### [Instructions to follow]
Every line below between the line holding "# you may not" and the line holding "# distributed under", inclusive, should be repeated exactly, and all other lines omitted.

### [Supplied material]
- - - - - - -
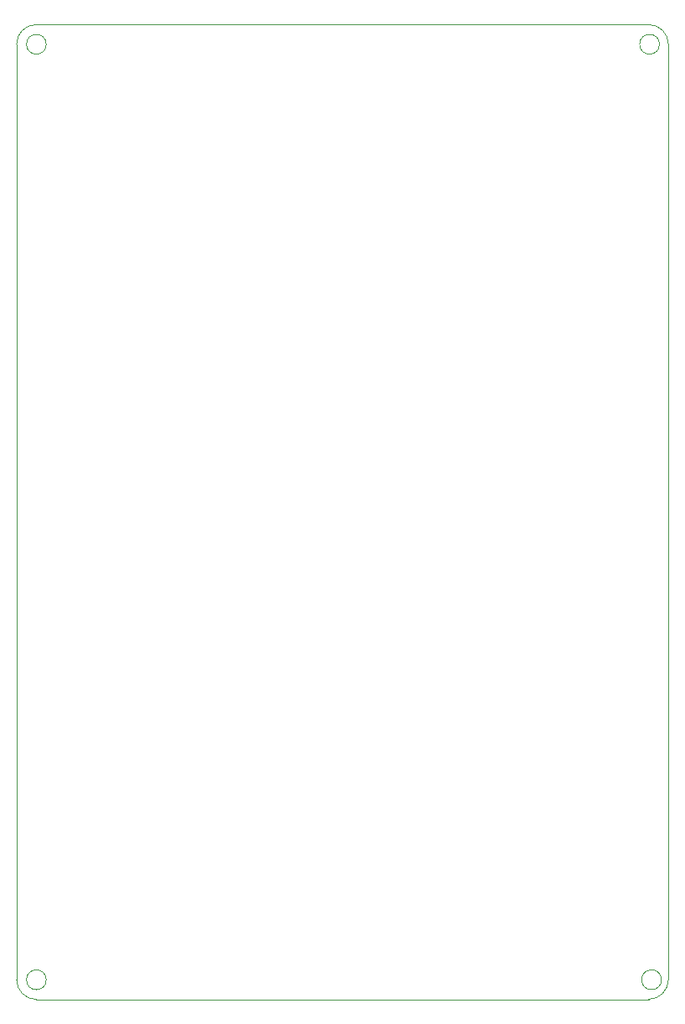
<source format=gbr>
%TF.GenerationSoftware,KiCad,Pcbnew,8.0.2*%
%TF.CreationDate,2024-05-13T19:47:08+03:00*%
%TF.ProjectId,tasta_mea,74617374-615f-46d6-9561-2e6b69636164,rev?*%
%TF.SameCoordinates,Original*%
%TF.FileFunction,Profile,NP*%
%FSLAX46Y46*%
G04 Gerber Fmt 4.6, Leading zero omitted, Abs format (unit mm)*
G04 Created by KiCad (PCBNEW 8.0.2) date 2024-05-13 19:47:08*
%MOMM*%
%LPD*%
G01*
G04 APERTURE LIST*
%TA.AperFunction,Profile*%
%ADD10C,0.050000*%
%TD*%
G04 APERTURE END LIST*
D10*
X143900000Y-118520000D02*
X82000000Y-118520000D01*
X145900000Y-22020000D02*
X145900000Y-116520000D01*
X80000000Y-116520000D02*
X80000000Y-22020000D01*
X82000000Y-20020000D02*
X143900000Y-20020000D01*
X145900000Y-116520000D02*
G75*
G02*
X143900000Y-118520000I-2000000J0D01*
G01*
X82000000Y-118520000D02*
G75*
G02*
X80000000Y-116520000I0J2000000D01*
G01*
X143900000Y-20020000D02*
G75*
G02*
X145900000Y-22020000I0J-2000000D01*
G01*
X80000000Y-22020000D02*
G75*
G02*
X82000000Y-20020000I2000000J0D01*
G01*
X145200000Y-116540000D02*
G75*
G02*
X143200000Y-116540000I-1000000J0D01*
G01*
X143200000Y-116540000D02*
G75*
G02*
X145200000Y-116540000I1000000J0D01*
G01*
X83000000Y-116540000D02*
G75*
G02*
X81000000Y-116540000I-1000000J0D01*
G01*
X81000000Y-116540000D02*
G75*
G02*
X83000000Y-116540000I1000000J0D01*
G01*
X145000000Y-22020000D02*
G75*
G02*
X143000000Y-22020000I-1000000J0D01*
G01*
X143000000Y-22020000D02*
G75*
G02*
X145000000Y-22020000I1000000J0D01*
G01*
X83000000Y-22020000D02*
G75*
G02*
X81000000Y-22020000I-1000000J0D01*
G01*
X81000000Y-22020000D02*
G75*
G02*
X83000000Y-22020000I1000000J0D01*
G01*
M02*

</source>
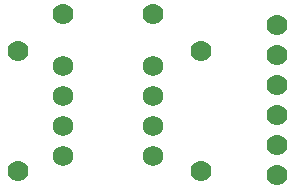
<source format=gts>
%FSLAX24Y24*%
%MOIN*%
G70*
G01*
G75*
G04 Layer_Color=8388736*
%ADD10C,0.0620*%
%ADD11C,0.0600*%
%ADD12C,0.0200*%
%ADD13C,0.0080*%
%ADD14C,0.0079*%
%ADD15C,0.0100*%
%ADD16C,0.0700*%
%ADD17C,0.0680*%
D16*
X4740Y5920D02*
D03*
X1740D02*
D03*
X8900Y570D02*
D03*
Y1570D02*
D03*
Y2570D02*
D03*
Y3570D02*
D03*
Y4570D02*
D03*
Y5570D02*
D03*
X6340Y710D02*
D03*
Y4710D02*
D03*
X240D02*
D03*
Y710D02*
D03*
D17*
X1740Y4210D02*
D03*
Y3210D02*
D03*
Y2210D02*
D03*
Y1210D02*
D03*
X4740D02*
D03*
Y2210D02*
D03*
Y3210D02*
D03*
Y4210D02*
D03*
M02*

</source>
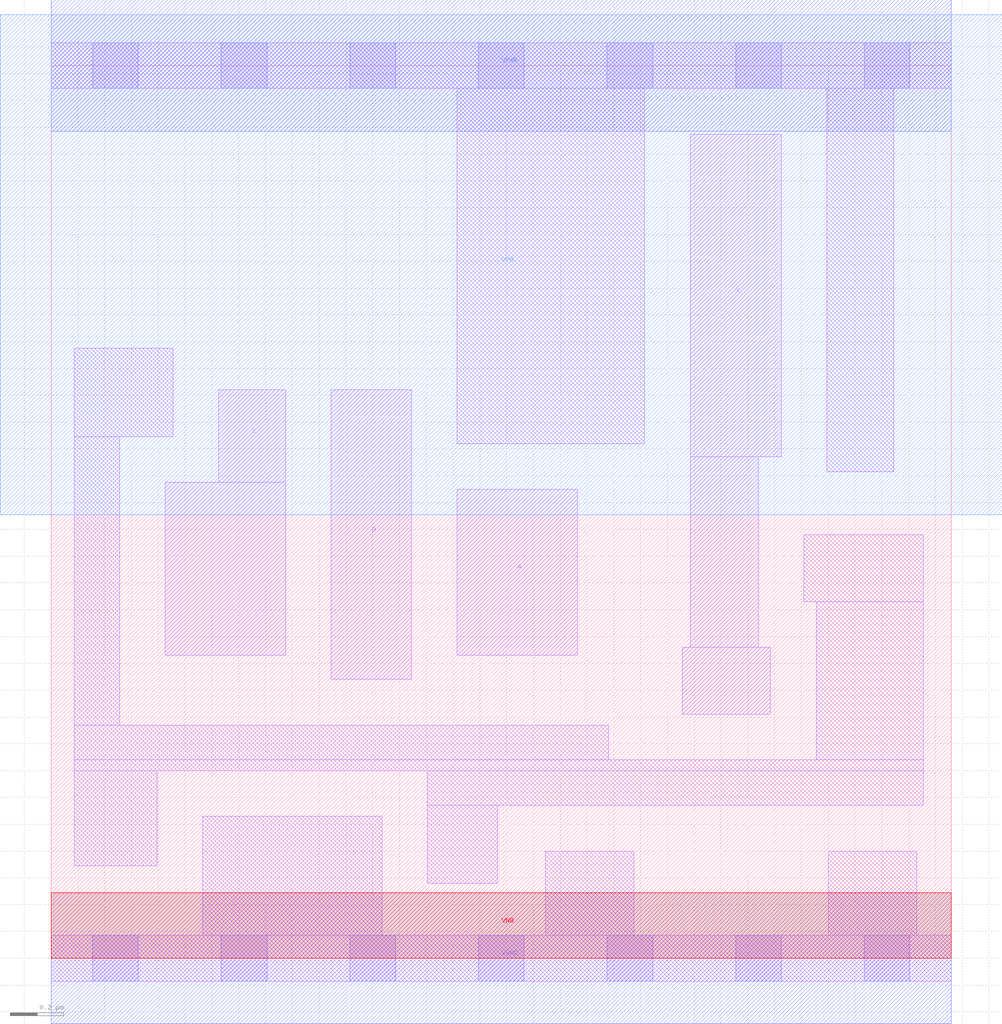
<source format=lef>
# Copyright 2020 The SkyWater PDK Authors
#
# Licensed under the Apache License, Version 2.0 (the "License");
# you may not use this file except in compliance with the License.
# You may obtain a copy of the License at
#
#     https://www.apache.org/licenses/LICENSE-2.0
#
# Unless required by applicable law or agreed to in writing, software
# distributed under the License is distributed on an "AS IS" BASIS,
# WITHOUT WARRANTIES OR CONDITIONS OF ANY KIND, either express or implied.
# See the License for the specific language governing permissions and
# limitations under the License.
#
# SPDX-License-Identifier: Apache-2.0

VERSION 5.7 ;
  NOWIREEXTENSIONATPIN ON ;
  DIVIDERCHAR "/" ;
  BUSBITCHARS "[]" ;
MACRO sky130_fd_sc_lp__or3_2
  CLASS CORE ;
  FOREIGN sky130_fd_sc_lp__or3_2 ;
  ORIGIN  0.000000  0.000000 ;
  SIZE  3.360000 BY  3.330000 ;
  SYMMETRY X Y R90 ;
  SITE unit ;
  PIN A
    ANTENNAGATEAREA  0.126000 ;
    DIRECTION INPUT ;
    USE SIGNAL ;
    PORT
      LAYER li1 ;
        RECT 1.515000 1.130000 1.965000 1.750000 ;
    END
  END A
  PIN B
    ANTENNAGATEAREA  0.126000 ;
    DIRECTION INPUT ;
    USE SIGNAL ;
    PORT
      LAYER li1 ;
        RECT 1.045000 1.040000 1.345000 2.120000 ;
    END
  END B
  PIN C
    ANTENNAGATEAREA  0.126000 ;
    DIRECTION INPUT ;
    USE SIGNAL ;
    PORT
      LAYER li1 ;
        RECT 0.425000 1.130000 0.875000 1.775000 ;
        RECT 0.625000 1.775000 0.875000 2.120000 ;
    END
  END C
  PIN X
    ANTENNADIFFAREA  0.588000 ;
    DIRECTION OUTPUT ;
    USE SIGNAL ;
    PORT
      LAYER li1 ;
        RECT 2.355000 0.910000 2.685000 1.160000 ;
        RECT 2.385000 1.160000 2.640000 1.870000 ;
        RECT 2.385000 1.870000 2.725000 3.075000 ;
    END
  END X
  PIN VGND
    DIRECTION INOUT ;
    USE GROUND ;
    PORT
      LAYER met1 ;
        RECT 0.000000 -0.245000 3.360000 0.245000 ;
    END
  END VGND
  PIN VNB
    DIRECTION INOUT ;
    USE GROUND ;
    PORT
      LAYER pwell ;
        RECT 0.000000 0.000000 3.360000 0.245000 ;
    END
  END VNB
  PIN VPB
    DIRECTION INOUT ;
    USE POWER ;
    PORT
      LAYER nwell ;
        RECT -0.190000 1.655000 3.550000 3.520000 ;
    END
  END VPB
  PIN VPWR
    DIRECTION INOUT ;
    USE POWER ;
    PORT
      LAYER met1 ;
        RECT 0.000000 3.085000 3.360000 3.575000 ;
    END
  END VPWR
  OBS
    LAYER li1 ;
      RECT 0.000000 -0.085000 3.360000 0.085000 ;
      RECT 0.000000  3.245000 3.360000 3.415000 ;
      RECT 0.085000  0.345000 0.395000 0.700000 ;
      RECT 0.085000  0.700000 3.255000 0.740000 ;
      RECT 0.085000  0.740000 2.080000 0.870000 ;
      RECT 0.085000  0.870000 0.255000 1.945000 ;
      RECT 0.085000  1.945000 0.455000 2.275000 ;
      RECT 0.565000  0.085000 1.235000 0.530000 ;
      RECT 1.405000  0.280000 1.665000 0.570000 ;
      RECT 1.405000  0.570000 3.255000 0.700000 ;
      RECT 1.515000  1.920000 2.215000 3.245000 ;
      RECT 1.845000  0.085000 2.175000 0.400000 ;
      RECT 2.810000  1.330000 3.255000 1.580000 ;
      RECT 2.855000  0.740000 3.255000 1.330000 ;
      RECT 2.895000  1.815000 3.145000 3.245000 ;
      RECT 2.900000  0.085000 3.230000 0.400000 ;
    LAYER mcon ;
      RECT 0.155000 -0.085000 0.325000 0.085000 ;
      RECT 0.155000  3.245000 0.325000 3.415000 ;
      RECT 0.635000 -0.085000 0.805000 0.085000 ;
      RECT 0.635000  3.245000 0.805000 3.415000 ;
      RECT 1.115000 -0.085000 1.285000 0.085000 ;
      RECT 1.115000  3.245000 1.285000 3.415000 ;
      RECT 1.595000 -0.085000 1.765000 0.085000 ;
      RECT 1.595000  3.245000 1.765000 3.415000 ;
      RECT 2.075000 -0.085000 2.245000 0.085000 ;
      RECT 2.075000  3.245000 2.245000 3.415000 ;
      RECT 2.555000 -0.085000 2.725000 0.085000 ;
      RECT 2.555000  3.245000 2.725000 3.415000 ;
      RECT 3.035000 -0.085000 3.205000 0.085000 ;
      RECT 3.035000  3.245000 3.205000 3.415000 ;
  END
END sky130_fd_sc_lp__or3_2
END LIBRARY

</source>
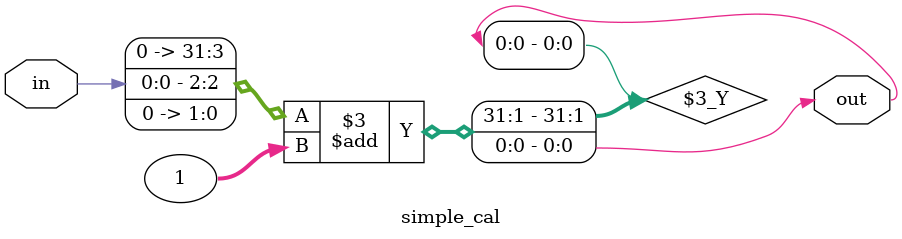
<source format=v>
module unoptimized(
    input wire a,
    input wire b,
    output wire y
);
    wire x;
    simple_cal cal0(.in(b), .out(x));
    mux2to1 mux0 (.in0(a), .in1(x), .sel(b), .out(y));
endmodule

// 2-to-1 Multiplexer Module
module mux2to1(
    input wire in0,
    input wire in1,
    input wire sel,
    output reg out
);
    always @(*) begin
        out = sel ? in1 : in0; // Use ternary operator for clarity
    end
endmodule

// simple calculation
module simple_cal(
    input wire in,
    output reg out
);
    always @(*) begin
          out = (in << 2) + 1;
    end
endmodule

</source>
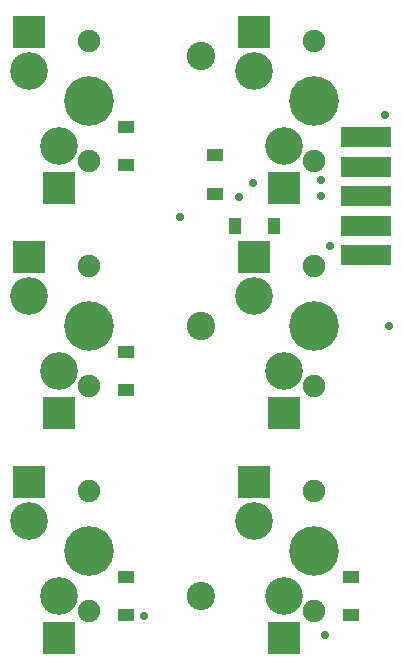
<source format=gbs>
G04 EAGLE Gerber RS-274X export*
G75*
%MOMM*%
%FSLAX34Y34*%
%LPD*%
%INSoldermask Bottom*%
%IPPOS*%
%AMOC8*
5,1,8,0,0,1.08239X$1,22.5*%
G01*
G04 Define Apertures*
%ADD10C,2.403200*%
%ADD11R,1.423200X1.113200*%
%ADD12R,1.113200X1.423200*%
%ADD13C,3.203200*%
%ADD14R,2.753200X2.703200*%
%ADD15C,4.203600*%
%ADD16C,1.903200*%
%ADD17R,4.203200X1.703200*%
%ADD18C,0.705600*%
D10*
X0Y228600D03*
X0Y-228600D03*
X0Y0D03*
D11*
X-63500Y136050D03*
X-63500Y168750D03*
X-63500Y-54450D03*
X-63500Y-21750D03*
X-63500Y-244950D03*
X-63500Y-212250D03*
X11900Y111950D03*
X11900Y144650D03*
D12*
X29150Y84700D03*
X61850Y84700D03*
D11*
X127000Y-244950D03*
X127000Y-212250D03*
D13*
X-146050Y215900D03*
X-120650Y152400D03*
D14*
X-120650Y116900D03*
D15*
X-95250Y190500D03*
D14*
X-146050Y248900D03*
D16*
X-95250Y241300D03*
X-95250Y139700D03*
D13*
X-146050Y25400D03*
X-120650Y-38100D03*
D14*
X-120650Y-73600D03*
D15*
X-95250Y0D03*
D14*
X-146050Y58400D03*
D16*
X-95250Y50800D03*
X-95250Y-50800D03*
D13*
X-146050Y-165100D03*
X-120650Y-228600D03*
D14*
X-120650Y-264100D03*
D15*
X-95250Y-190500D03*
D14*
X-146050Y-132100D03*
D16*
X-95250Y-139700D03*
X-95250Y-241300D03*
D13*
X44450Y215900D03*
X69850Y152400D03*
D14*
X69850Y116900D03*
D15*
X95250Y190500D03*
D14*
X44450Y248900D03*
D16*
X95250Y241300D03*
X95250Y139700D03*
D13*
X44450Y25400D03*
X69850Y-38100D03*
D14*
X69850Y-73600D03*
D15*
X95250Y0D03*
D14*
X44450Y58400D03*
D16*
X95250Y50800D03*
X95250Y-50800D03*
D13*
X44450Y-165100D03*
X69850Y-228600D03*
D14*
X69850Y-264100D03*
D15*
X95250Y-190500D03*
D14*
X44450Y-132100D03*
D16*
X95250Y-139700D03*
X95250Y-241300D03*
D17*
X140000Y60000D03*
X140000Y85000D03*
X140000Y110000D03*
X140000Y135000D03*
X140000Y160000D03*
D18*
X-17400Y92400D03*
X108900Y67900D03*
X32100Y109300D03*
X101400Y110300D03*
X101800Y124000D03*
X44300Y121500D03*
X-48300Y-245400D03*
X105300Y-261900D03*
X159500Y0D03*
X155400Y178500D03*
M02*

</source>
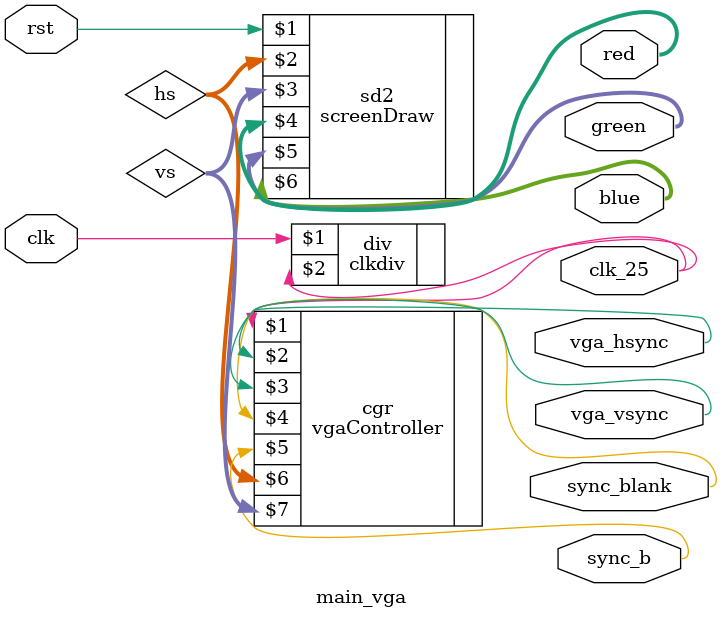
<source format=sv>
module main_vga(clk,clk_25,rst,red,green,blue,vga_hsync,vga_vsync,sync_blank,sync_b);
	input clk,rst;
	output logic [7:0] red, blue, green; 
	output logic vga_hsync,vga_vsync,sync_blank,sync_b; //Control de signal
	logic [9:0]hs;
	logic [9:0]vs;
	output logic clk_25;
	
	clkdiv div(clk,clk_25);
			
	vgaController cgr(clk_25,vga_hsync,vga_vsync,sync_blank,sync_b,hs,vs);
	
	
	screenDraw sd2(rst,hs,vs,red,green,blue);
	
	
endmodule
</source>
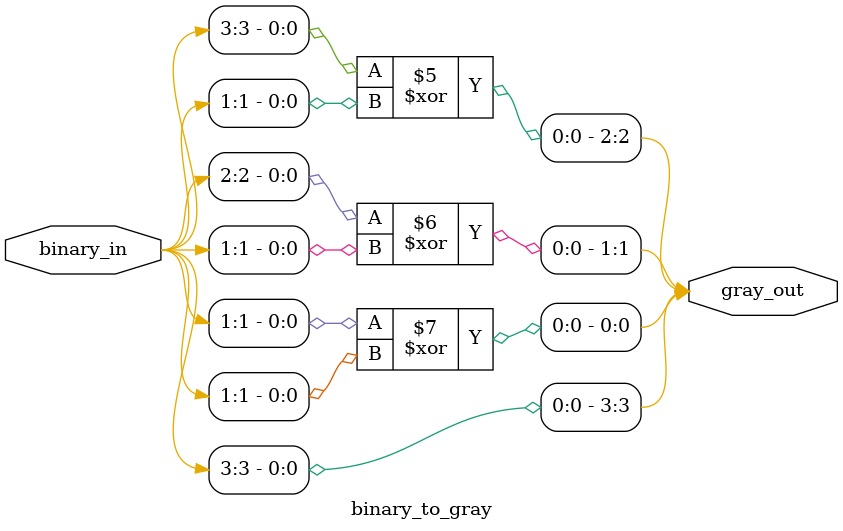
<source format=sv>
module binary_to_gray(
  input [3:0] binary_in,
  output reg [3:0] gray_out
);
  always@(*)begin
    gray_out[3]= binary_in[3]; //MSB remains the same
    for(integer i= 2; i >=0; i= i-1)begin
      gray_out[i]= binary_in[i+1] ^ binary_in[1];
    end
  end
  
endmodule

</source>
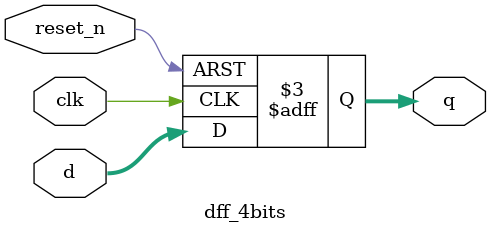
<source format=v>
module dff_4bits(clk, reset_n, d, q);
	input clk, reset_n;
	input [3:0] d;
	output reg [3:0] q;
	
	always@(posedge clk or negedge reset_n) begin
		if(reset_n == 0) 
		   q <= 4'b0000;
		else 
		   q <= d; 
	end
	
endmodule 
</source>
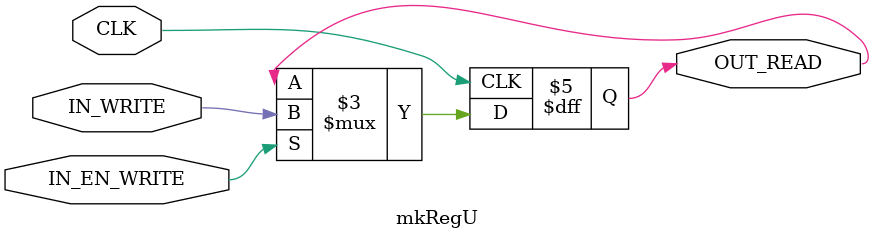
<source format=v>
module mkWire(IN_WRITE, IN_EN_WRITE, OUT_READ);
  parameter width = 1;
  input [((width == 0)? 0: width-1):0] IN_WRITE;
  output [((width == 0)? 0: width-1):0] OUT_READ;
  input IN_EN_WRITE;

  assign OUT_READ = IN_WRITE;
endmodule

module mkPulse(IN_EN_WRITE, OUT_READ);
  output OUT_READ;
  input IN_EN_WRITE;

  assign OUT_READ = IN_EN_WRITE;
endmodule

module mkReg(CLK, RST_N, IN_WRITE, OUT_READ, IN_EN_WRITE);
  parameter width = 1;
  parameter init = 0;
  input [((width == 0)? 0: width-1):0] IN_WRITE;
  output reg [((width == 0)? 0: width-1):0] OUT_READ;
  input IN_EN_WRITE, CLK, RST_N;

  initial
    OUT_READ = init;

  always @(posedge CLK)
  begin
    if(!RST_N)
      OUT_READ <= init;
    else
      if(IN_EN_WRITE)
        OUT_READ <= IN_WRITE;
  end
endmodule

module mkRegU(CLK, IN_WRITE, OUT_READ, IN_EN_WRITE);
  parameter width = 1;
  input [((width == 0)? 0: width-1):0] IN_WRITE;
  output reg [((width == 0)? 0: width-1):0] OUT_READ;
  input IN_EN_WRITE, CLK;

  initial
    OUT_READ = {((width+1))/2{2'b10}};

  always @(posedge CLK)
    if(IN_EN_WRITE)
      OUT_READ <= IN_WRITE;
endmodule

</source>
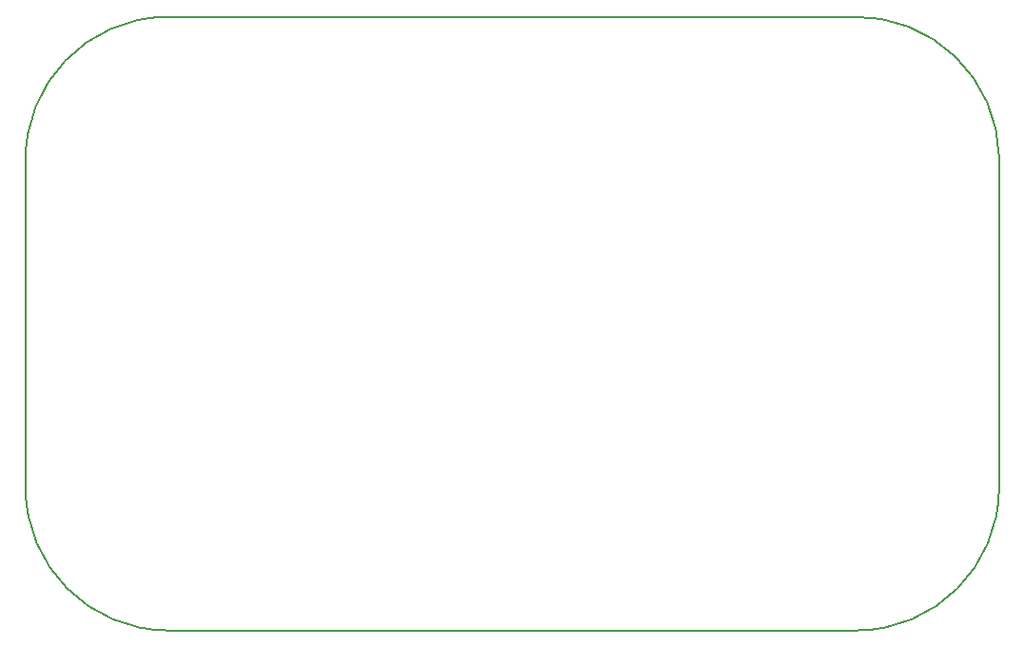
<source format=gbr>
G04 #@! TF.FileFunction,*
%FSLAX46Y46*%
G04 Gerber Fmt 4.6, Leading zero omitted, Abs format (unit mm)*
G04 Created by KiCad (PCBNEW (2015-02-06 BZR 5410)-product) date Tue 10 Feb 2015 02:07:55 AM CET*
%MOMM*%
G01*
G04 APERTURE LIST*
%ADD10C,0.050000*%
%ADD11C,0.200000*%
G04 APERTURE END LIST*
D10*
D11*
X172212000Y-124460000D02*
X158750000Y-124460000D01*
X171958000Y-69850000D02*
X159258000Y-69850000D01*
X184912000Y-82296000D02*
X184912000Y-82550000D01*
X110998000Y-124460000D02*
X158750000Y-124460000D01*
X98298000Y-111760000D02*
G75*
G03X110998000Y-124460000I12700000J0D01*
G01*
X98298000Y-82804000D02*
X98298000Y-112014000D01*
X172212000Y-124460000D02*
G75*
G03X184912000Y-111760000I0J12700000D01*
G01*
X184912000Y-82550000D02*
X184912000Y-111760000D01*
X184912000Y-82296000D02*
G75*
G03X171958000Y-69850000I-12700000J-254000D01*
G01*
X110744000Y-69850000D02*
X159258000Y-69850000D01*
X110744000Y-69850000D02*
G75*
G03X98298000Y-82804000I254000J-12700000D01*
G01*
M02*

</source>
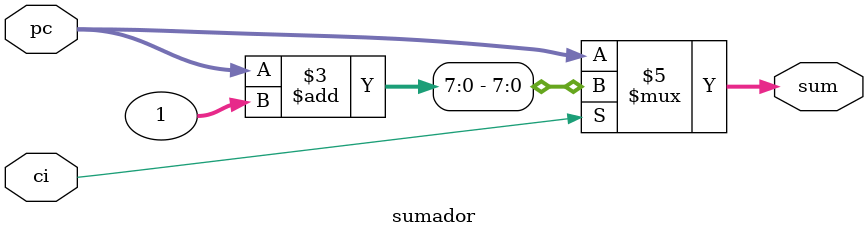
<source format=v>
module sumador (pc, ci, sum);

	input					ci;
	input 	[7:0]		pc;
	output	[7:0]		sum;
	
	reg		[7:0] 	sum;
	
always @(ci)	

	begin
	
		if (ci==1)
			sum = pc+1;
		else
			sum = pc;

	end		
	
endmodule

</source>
- - - - - - -
### [Answer to this task]
# you may not use this file except in compliance with the License.
# You may obtain a copy of the License at
#
#     https://www.apache.org/licenses/LICENSE-2.0
#
# Unless required by applicable law or agreed to in writing, software
# distributed under the License is distributed on an "AS IS" BASIS,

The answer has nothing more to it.